▶ Work instruction: Leave out the pictures and output exactly the lines below from the one with "023 VILLAVICIOSA –" down to the one with "Как записаться на услугу Ремонт", both of them included.

··· Records supplied ···

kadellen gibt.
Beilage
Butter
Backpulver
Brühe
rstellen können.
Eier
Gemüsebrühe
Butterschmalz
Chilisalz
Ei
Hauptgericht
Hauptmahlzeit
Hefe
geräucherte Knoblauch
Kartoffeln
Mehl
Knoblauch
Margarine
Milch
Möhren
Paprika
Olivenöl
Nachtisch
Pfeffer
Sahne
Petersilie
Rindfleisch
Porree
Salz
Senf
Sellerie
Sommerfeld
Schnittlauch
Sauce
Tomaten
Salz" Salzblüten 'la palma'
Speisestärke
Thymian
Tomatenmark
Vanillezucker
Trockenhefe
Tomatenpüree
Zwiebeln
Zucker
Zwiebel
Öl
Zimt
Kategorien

···
··· Records supplied ···

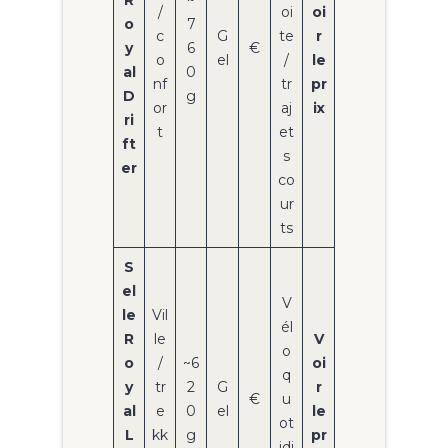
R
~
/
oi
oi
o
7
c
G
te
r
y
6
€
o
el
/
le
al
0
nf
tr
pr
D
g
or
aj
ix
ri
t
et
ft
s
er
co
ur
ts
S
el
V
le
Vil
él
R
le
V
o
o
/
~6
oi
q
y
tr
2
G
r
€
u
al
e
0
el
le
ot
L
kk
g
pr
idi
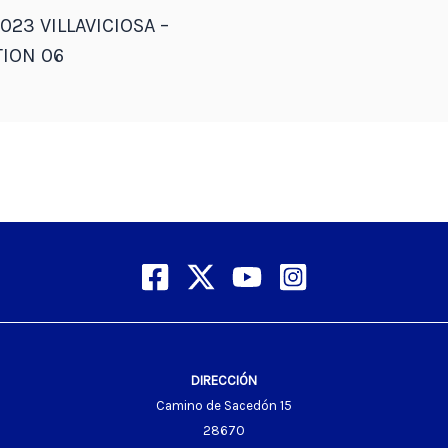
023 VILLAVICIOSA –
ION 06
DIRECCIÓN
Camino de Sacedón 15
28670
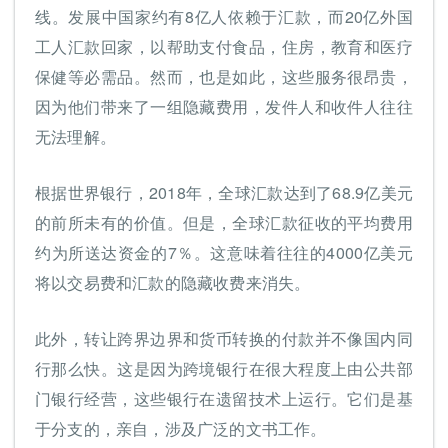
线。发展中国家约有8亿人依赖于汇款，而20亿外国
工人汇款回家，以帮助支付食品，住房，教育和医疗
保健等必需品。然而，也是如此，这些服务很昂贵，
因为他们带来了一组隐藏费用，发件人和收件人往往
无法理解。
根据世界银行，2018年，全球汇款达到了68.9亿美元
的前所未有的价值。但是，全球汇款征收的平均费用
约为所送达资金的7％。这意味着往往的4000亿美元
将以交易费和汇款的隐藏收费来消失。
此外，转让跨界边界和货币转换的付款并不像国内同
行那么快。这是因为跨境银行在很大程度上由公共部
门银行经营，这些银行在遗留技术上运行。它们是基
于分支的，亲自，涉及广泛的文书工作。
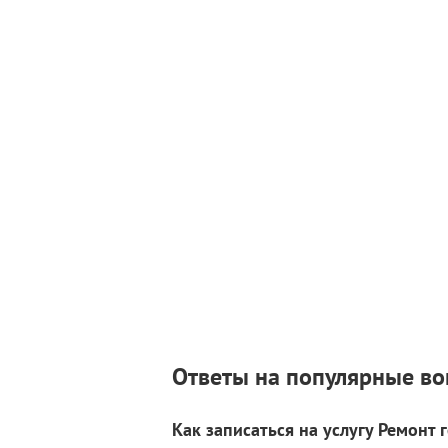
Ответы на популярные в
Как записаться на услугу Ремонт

···

▶ Answer box:
023 VILLAVICIOSA –
ION 06
DIRECCIÓN
Camino de Sacedón 15
28670
线。发展中国家约有8亿人依赖于汇款，而20亿外国
工人汇款回家，以帮助支付食品，住房，教育和医疗
保健等必需品。然而，也是如此，这些服务很昂贵，
因为他们带来了一组隐藏费用，发件人和收件人往往
无法理解。
根据世界银行，2018年，全球汇款达到了68.9亿美元
的前所未有的价值。但是，全球汇款征收的平均费用
约为所送达资金的7％。这意味着往往的4000亿美元
将以交易费和汇款的隐藏收费来消失。
此外，转让跨界边界和货币转换的付款并不像国内同
行那么快。这是因为跨境银行在很大程度上由公共部
门银行经营，这些银行在遗留技术上运行。它们是基
于分支的，亲自，涉及广泛的文书工作。
Ответы на популярные в
Как записаться на услугу Ремонт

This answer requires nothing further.